Artikel -
Am Tannenbaum hängen Reste von Lametta, ausgelassene Stimmung unter den Anwesenden, die Spaghetti stehen noch auf dem Tisch. „Wärt Ihr zehn Minuten früher gekommen, hättet Ihr mit uns zu Mittag essen können“. Ein gastfreundlicher Ort, dem nur eines fehlt: die schützenden vier Wände. Die Brücke überspannt die Helgoländer Allee nahe den Landungsbrücken - und sie bietet acht wohnungslosen Männern und zwei Frauen ein Obdach.

Reichlich Schnaps, stapelweise Decken, ein schwelendes Feuer und viel Herzenswärme, damit sichert sie ihr Überleben unterhalb des Gefrierpunktes: Die „Familie“, die um jeden Preis zusammenhält, die ihre Gemeinschaft unter der Brücke auch nicht für einen Schlafplatz in einem warmen Wohncontainer hergeben will. „Einer für alle“, meint der 30jährige Andy. „Die haben uns angeboten, hier einen Container hinzustellen. Aber da passen ja nur drei von uns rein.“ Unter den Bedingungen will keiner zusagen. Die klirrende Kälte? „Kein Problem“, winken alle ab. Sie haben schon kältere Winter erlebt. Der Fusel kreist, die nächste Zigarette wärmt die Lunge, eine weitere Decke wird übergeworfen.

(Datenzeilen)
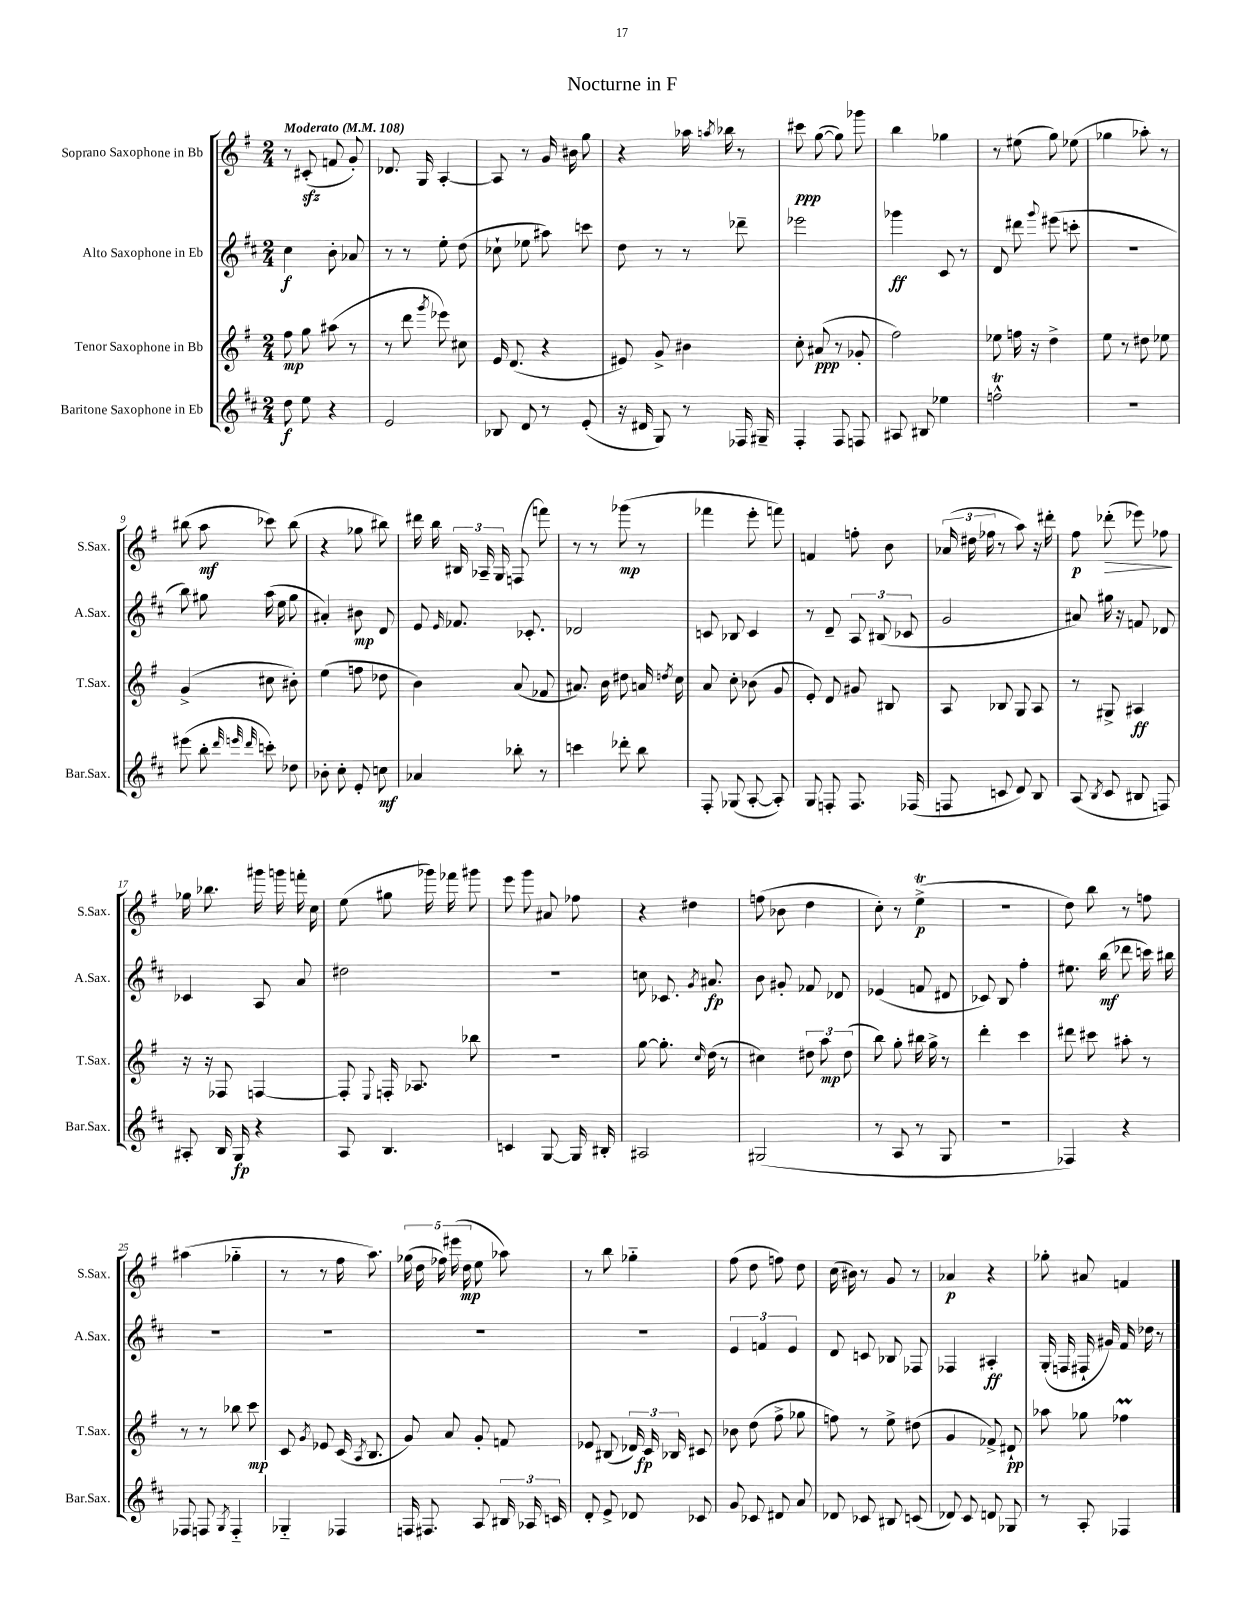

**kern	**dynam	**kern	**dynam	**kern	**dynam	**kern	**dynam
*part4	*part4	*part3	*part3	*part2	*part2	*part1	*part1
*staff4	*staff4	*staff3	*staff3	*staff2	*staff2	*staff1	*staff1
*I"Baritone Saxophone in Eb	*	*I"Tenor Saxophone in Bb	*	*I"Alto Saxophone in Eb	*	*I"Soprano Saxophone in Bb	*
*I'Bar.Sax.	*	*I'T.Sax.	*	*I'A.Sax.	*	*I'S.Sax.	*
*clefG2	*	*clefG2	*	*clefG2	*	*clefG2	*
*k[f#c#]	*	*k[f#]	*	*k[f#c#]	*	*k[f#]	*
*M2/4	*	*M2/4	*	*M2/4	*	*M2/4	*
*MM108	*	*MM108	*	*MM108	*	*MM108	*
=1	=1	=1	=1	=1	=1	=1	=1
!	!	!	!	!	!	!LO:TX:a:B:t=Moderato	!
8dd\	f	8ff#\	mp	4cc#\	f	8r	.
8ee\	.	8gg\	.	.	.	(8c#Xzz'/	.
4r	.	(8aa#X\	.	8b'\	.	8fn/	.
.	.	8r	.	8a-X/	.	8g'/)	.
=2	=2	=2	=2	=2	=2	=2	=2
2e/	.	8r	.	8r	.	8.d-X/	.
.	.	8ddd\	.	8r	.	.	.
.	.	.	.	.	.	16G/	.
.	.	8qggg/	.	.	.	.	.
.	.	8eee-X\)	.	8ee'\	.	[4A'/	.
.	.	8cc#X\	.	(8dd\	.	.	.
=3	=3	=3	=3	=3	=3	=3	=3
8B-X/	.	16e/	.	8cc-X`\	.	8A/]	.
.	.	(8.d/	.	.	.	.	.
8d/	.	.	.	8ee-X\	.	8r	.
8r	.	4r	.	8aa#X\)	.	16g/	.
.	.	.	.	.	.	16b#X\	.
(8e'/	.	.	.	8cccn\	.	8gg\	.
=4	=4	=4	=4	=4	=4	=4	=4
16r	.	8e#X/)	.	8dd\	.	4r	.
16d#X/	.	.	.	.	.	.	.
8G/)	.	8g^/	.	8r	.	.	.
8r	.	4b#X\	.	8r	.	16aa-X\	.
.	.	.	.	.	.	8qaan/	.
.	.	.	.	.	.	16bb-X\	.
16F-X/	.	.	.	8ddd-X~\	.	8r	.
16G#X~/	.	.	.	.	.	.	.
=5	=5	=5	=5	=5	=5	=5	=5
4F#'/	.	8cc'\	.	2eee-X\	.	8ccc#X\	ppp
.	.	(8a#X/	ppp	.	.	([8gg\	.
8F#/	.	8r	.	.	.	8gg\])	.
8Fn/	.	8g-X'/	.	.	.	8ggg-X\	.
=6	=6	=6	=6	=6	=6	=6	=6
8A#X/	.	2ff#\)	.	4ggg-X\	ff	4bb\	.
8B#X/	.	.	.	.	.	.	.
4ee-X\	.	.	.	8c#/	.	4gg-X\	.
.	.	.	.	8r	.	.	.
=7	=7	=7	=7	=7	=7	=7	=7
2ffnT^^\	.	8ee-X\	.	8d/	.	8r	.
.	.	16ffn\	.	8ddd#X\	.	(8ee#X\	.
.	.	16r	.	.	.	.	.
.	.	.	.	8qqggg/	.	.	.
.	.	4dd^\	.	(8eee#X\	.	8gg\)	.
.	.	.	.	8cccn'\	.	(8ee-X\	.
=8	=8	=8	=8	=8	=8	=8	=8
2r	.	8ee\	.	2r	.	4gg-X\	.
.	.	8r	.	.	.	.	.
.	.	8dd#X\	.	.	.	8aa-X'\)	.
.	.	8ee-X\	.	.	.	8r	.
!!LO:LB:g=z
=9	=9	=9	=9	=9	=9	=9	=9
(8eee#X\	.	(4g^/	.	8bb\)	.	(8bb#X\	.
8bb'\	.	.	.	8gg#X\	.	8aa\	mf
32qqddd/	.	.	.	.	.	.	.
32qqeeen/	.	.	.	.	.	.	.
32qqddd/	.	.	.	.	.	.	.
8cccn'\)	.	8cc#X\	.	(16aa\	.	8ccc-X\)	.
.	.	.	.	16ee\	.	.	.
8dd-X\	.	8b#X'\)	.	8gg#\	.	(8bb#\	.
=10	=10	=10	=10	=10	=10	=10	=10
8b-X'\	.	(4ee\	.	4a#X'/)	.	4r	.
8cc#'\	.	.	.	.	.	.	.
8e'/	.	8ffn\	.	8b#X\	mp	8gg-X\	.
8ccn\	mf	8dd-X\	.	8d/	.	8bb#X\)	.
=11	=11	=11	=11	=11	=11	=11	=11
4a-X/	.	4b\)	.	8e/	.	16ddd#X\	.
.	.	.	.	.	.	16bb\	.
.	.	.	.	16qqe/	.	.	.
.	.	.	.	8.f-X/	.	24B#X/	.
.	.	.	.	.	.	24A-X~/	.
.	.	.	.	.	.	24G/	.
8bb-X'\	.	(8a/	.	.	.	(8Fn/	.
.	.	.	.	8.c-X'/	.	.	.
8r	.	8f-X/	.	.	.	8fffn\)	.
=12	=12	=12	=12	=12	=12	=12	=12
4cccn\	.	8.a#X/)	.	2d-X/	.	8r	.
.	.	.	.	.	.	8r	.
.	.	16b\	.	.	.	.	.
8ddd-X'\	.	8dd#X\	.	.	.	(8ggg-X\	mp
8bb\	.	16an/	.	.	.	8r	.
.	.	8qddn/	.	.	.	.	.
.	.	16cc\	.	.	.	.	.
=13	=13	=13	=13	=13	=13	=13	=13
8F#'/	.	8a/	.	8cn/	.	4fff-X\	.
(8G-X/	.	8cc'\	.	8B-X/	.	.	.
[8A'/	.	(8b-X\	.	4c/	.	8eee'\	.
8A'/])	.	8g/	.	.	.	8fffn\)	.
=14	=14	=14	=14	=14	=14	=14	=14
8G/	.	8e'/)	.	8r	.	4fn/	.
8Fn'/	.	8d/	.	8d~/	.	.	.
8.F/	.	8g#X/	.	12A/	.	8ffn'\	.
.	.	.	.	(12B#X/	.	.	.
.	.	8B#X/	.	.	.	8b\	.
.	.	.	.	12c-X/	.	.	.
(16F-X/	.	.	.	.	.	.	.
=15	=15	=15	=15	=15	=15	=15	=15
8Fn/	.	8A/	.	2g/	.	(24a-X/	.
.	.	.	.	.	.	24dd#X\	.
.	.	.	.	.	.	24ff-X\	.
8cn/	.	8B-X/	.	.	.	8r	.
8d/)	.	8G/	.	.	.	8aa\)	.
8B/	.	8A/	.	.	.	16r	.
.	.	.	.	.	.	16ddd#X'\	.
=16	=16	=16	=16	=16	=16	=16	=16
(8A/	.	8r	.	8a#X/)	.	8ff#\	p
8qB/	.	.	.	.	.	.	.
!	!	!	!	!	!	!	!LO:HP:b
8c#/	.	8G#X^/	.	16gg#X\	.	(8ddd-X'\	>
.	.	.	.	16r	.	.	.
8B#X/	.	4A#X/	ff	8fn/	.	8eee-X\)	.
8Fn/)	.	.	.	8d-X/	.	8ff-X\	.
.	.	.	.	.	.	.	]
!!LO:LB:g=z
=17	=17	=17	=17	=17	=17	=17	=17
8A#X'/	.	16r	.	4c-X/	.	16gg-X\	.
.	.	16r	.	.	.	8.bb-X\	.
16B/	.	8F-X/	.	.	.	.	.
16G/	fp	.	.	.	.	.	.
4r	.	[4Fn/	.	8A/	.	16ggg#X\	.
.	.	.	.	.	.	16gggn\	.
.	.	.	.	8a/	.	16fffn'\	.
.	.	.	.	.	.	16cc\	.
=18	=18	=18	=18	=18	=18	=18	=18
8A/	.	8F'/]	.	2dd#X\	.	(8ee\	.
.	.	8qqE/	.	.	.	.	.
4.B/	.	16Fn'/	.	.	.	8gg#X\	.
.	.	8.A-X/	.	.	.	.	.
.	.	.	.	.	.	16ggg-X\)	.
.	.	.	.	.	.	16fff-X\	.
.	.	8bb-X\	.	.	.	8ggg#X\	.
=19	=19	=19	=19	=19	=19	=19	=19
4cn/	.	2r	.	2r	.	8eee\	.
.	.	.	.	.	.	8ggg\	.
[8G/	.	.	.	.	.	8a#X/	.
16G/]	.	.	.	.	.	8ff-X\	.
16B#X'/	.	.	.	.	.	.	.
=20	=20	=20	=20	=20	=20	=20	=20
2A#X/	.	[8gg\	.	8ccn\	.	4r	.
.	.	8.gg'\]	.	8.c-X/	.	.	.
.	.	.	.	.	.	4dd#X\	.
.	.	16qqcc/	.	8qg/	.	.	.
.	.	(16dd\	.	8.a#X/	fp	.	.
.	.	8r	.	.	.	.	.
=21	=21	=21	=21	=21	=21	=21	=21
(2G#X/	.	4cc#X\)	.	8b\	.	(8ffn\	.
.	.	.	.	8g#X'/	.	8b-X\	.
.	.	12dd#X\	.	8f-X/	.	4dd\	.
.	.	12aa\	mp	.	.	.	.
.	.	.	.	8d-X/	.	.	.
.	.	(12dd#\	.	.	.	.	.
=22	=22	=22	=22	=22	=22	=22	=22
8r	.	8bb\)	.	(4e-X/	.	8cc'\)	.
8A/	.	8gg'\	.	.	.	8r	.
8r	.	16bb#X\	.	8fn/	.	(4eeT^\	p
.	.	16gg^\	.	.	.	.	.
8G/	.	8r	.	8d#X/	.	.	.
=23	=23	=23	=23	=23	=23	=23	=23
2r	.	4ddd'\	.	8c-X/)	.	2r	.
.	.	.	.	8B/	.	.	.
.	.	4ccc\	.	4ff#'\	.	.	.
=24	=24	=24	=24	=24	=24	=24	=24
4F-X/)	.	8ddd#X\	.	8.ee#X\	.	8dd\)	.
.	.	8ccc#X\	.	.	.	8bb\	.
.	.	.	.	(16bb\	mf	.	.
4r	.	8aa#X'\	.	8ddd-X\	.	8r	.
.	.	8r	.	16cccn\)	.	8ffn\	.
.	.	.	.	16bb#X\	.	.	.
!!LO:LB:g=z
=25	=25	=25	=25	=25	=25	=25	=25
8F-X/	.	8r	.	2r	.	(4aa#X\	.
8Fn/	.	8r	.	.	.	.	.
8qG/	.	.	.	.	.	.	.
4F/	.	8bb-X\	.	.	.	4gg-X\	.
.	.	8ccc\	mp	.	.	.	.
=26	=26	=26	=26	=26	=26	=26	=26
4G-X/	.	8c/	.	2r	.	8r	.
.	.	8qg/	.	.	.	.	.
.	.	8e-X/	.	.	.	8r	.
4F-X/	.	(16c/	.	.	.	16ff#\	.
.	.	8qA/	.	.	.	.	.
.	.	8.B/	.	.	.	8.aa\)	.
=27	=27	=27	=27	=27	=27	=27	=27
16Fn/	.	8g/)	.	2r	.	(20gg-X\	.
.	.	.	.	.	.	20dd\	.
8.F#X/	.	.	.	.	.	.	.
.	.	.	.	.	.	20ff-X\)	.
.	.	8a/	.	.	.	.	.
.	.	.	.	.	.	(20eee#X\	.
.	.	.	.	.	.	20dd\	mp
8A/	.	8g'/	.	.	.	8ee\	.
24B#X/	.	8fn/	.	.	.	8aa-X\)	.
24A-X/	.	.	.	.	.	.	.
24cn/	.	.	.	.	.	.	.
=28	=28	=28	=28	=28	=28	=28	=28
8d'/	.	8e-X/	.	2r	.	8r	.
8e^/	.	(8B#X/	.	.	.	8bb\	.
8d-X/	.	24d-X/)	.	.	.	4gg-X\	.
.	.	24c/	fp	.	.	.	.
.	.	24B-X/	.	.	.	.	.
8c-X/	.	8c#X/	.	.	.	.	.
=29	=29	=29	=29	=29	=29	=29	=29
8g/	.	8b-X\	.	6e/	.	(8ff#\	.
8c-X/	.	(8dd\	.	.	.	8dd\	.
.	.	.	.	6fn/	.	.	.
8d#X/	.	8ff#^\	.	.	.	8ffn\)	.
.	.	.	.	6e/	.	.	.
8a/	.	8gg-X\	.	.	.	8dd\	.
=30	=30	=30	=30	=30	=30	=30	=30
8d-X/	.	8ffn\)	.	8d/	.	(16cc\	.
.	.	.	.	.	.	16b#X\)	.
8c-X/	.	8r	.	8cn/	.	8r	.
8B#X/	.	8ee^\	.	8B-X/	.	8g/	.
(8cn/	.	(8dd#X\	.	8F-X/	.	8r	.
=31	=31	=31	=31	=31	=31	=31	=31
8d-X/)	.	4g/	.	4F-X/	.	4a-X/	p
8c#/	.	.	.	.	.	.	.
8dn/	.	8f-X^/)	.	4A#X'/	ff	4r	.
8G-X/	.	8d#X`/	pp	.	.	.	.
=32	=32	=32	=32	=32	=32	=32	=32
8r	.	8aa-X\	.	(16G'/	.	8gg-X'\	.
.	.	.	.	16Fn/	.	.	.
8A'/	.	8gg-X\	.	16F#X`/	.	8a#X/	.
.	.	.	.	16g#X/)	.	.	.
4F-X/	.	4ff-XM\	.	16f#/	.	4fn/	.
.	.	.	.	16dd-X\	.	.	.
.	.	.	.	8r	.	.	.
==	==	==	==	==	==	==	==
*-	*-	*-	*-	*-	*-	*-	*-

Arbeitsaufträge -
1. Welche Straße überspannt laut Artikel die Brücke, unter der die Gruppe lebt?
2. Übersetze aus dem Artikel über die Menschen unter der Brücke den Satz „Sie haben schon kältere Winter erlebt.“ ins Englische.
3. Knüpfe an den letzten Satz des Artikels über die Wohnungslosen unter der Brücke an der Helgoländer Allee an und schreibe den Text weiter.

Lösungen -
1. Die Helgoländer Allee.

2. They have already experienced colder winters.

3.
Die zehn haben sich unter der Obhut der steinernen Bismarcks und Simon von Utrechts ihre „gute Stube“ eingerichtet. Couchgarnitur mit Eßtisch, Matrazenlager, ein Grill und ein reichlicher Nahrungsmittelvorrat - keine Bleibe für wenige Nächte, sondern für die nähere Zukunft. „Wir kommen gut mit den Leuten aus St.Pauli klar“, erzählt Andy. Ärger mit Skins gab es bislang keinen. „Zeig‘ ihnen mal unsere Hausordnung.“ Der 52jährige „Fremdenlegionär“ zieht grinsend einen Knüppel aus seinem Schlafsack hervor. „Die sollen froh sein, wenn sie keinen Ärger mit uns kriegen.“

Heiligabend gab es jede Menge Geschenke. Von der Polizei zwei Stangen Zigaretten und Freßpakete, andere spendierten als Weihnachtsmahl ein Fondue. „Den Weihnachtsbaum haben wir selber gekauft“, erzählt Schwalbe. Er ist noch keine 30, hat vor vier Jahren aus Sachsen „rübergemacht“ und lebt seitdem auf der Straße. Der „Fremdenlegionär“ hat ihn auf der Platte am Millerntorstadion aufgelesen: „Du schläfst ab jetzt bei uns.“ Der 52jährige Paulianer hat schon seit acht Jahren keine Wohnung, zeigt sich aber unverdrossen frohgemut.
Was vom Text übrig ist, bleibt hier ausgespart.